Luca Guadagnino’s Bones and All is a spectacularly odd duck. A renowned director, one of the biggest movie stars on the planet, an arthouse gloss, and an absurdly stacked supporting cast all in service of an adaptation of a young adult novel about cannibals. It’s a modern prestige film on the surface that’s equal parts Badlands, Wrong Turn and Twilight.

This is a pure road trip movie about Maren (Taylor Russell) traveling across the American Midwest in order to find her mother who left her as a child after her father abandons her due to her insatiable hunger for human flesh. Along the way she meets Sully (Mark Rylance), who teaches her how to hone her cannibalistic instincts, and Lee (Timothée Chalamet), with whom she forms a romantic relationship. Maren and Lee travel together, stopping along the way to meet his sister, listen to music and consume dead bodies.

The central pairing of Russell and Chalamet (who also serves as a producer) anchors the film. The two are very underplayed, giving their burgeoning relationship a genuine feeling of two people feeling out their place in the universe and as a couple. The few moments where they let loose their emotions, be it their fights and embraces or simply Chalamet giddily singing and dancing along to “Lick it Up” by KISS, contrast perfectly with the general stolidness of their performances. This is also amplified by the more outlandish supporting performances, such as Michael Stuhlbarg and David Gordon Green as gay hillbilly cannibals who love to drink and listen to Dokken.

Mark Rylance’s Sully is far less successful in that regard. I can only describe his performance as a late-period Johnny Depp type performance with exaggerated physical affects, eccentric costumes and even a silly hat for good measure. His vocal register is practically just that of Herbert the Pervert from Family Guy. This is a trend of late for Rylance, who has spent practically his entire post-Oscar Hollywood career cashing checks in increasingly ridiculous roles like the fake-teeth clad tech billionaire in Don’t Look Up or the mop-topped tech billionaire in Ready Player One. He has developed an avant-garde acting sensibility for preposterous, capital-W-Wacky nonsense. He does, however, get one great moment midway through the film where Sully’s facade towards Maren drops and he’s allowed to find something real in the character, but everything before and after doesn’t live up to that.

The film’s use of cannibalism is also fascinating in comparison to the novel’s treatment of the subject. DeAngelis’s original story heavily leans into the act as a metaphor – whether that be youthful rebellion, lustful desire, or just as a way of depicting the disgusting nature of eating meat (DeAngelis’s novel was inspired by her veganism). Guadagnino’s film is much more muted towards the metaphor angle, merely leaving it as a slight commentary on partaking in the forbidden fruit. It’s a more literal adaptation, replacing some of the novel’s fantastical elements with a more grounded version of events – where the cannibals in the novel are borderline supernatural creatures, here they’re just people who have better senses of smell and get hungry for manflesh. Guadagnino is far more interested in goopy, gross blood and guts than he is something like the myth of the Wendigo.

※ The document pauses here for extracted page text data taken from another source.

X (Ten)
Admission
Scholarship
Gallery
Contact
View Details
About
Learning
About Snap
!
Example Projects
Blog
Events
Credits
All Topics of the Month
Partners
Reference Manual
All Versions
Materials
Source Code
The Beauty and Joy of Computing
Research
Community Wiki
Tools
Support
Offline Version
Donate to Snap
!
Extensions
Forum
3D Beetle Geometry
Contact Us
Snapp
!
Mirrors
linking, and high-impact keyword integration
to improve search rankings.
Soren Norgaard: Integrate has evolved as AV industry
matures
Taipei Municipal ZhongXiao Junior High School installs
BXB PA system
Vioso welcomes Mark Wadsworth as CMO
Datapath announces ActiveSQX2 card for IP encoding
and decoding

Which isn’t to say Bones and All isn’t a beautiful film to look at. Guadagnino is nothing if not spectacular at his visual craft, whether it’s the bright, naturally gorgeous Italian countryside of Call Me By Your Name or the cold, bleakness of his remake of Suspiria (a film I admittedly don’t care for, but the aesthetic and visual palate are certainly not the issue). Here, he’s shooting the America midwest through the lens of a pair of outsiders driving across the outskirts of the heartland. Open plains, cornfields, carnivals, and seemingly endless rivers make up the landscape of Lee and Maren’s trip. Their stops are punctuated by run-down suburban diners, urban decay and dirty campgrounds. Even the gore, disgusting as it may be, is weirdly elegant in its own way.

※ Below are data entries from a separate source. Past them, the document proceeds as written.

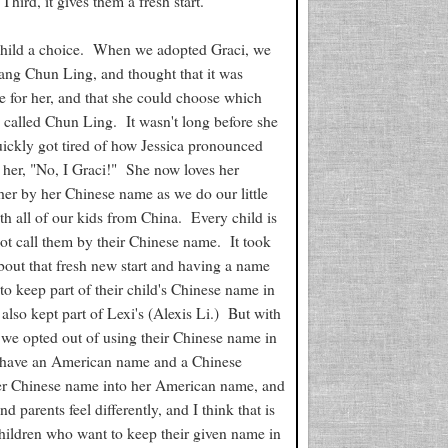
 Third, it gives them a fresh start.
der child a choice. When we adopted Graci, we
Wang Chun Ling, and thought that it was
 for her, and that she could choose which
e called Chun Ling. It wasn't long before she
uickly got tired of how Jessica pronounced
 her, "No, I Graci!" She now loves her
her by her Chinese name as we do our little
h all of our kids from China. Every child is
ot call them by their Chinese name. It took
 about that fresh new start and having a name
 keep part of their child's Chinese name in
lso kept part of Lexi's (Alexis Li.) But with
 we opted out of using their Chinese name in
ey have an American name and a Chinese
 her Chinese name into her American name, and
 parents feel differently, and I think that is
children who want to keep their given name in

There’s a meandering quality to the film, which in many ways is a feature not a bug. There does, at times, seem to lack a bit of inertia though. There is almost always an episodic quality to road films, and Bones and All is no exception. Bones and All is a far stranger and uncynical romantic entry to the genre than most, but the spirit of films like Pierrot le Fou, Bonnie and Clyde, and Natural Born Killers is here as well. The elements that work in this film are spectacular, which makes the parts that don’t work that much more difficult to swallow.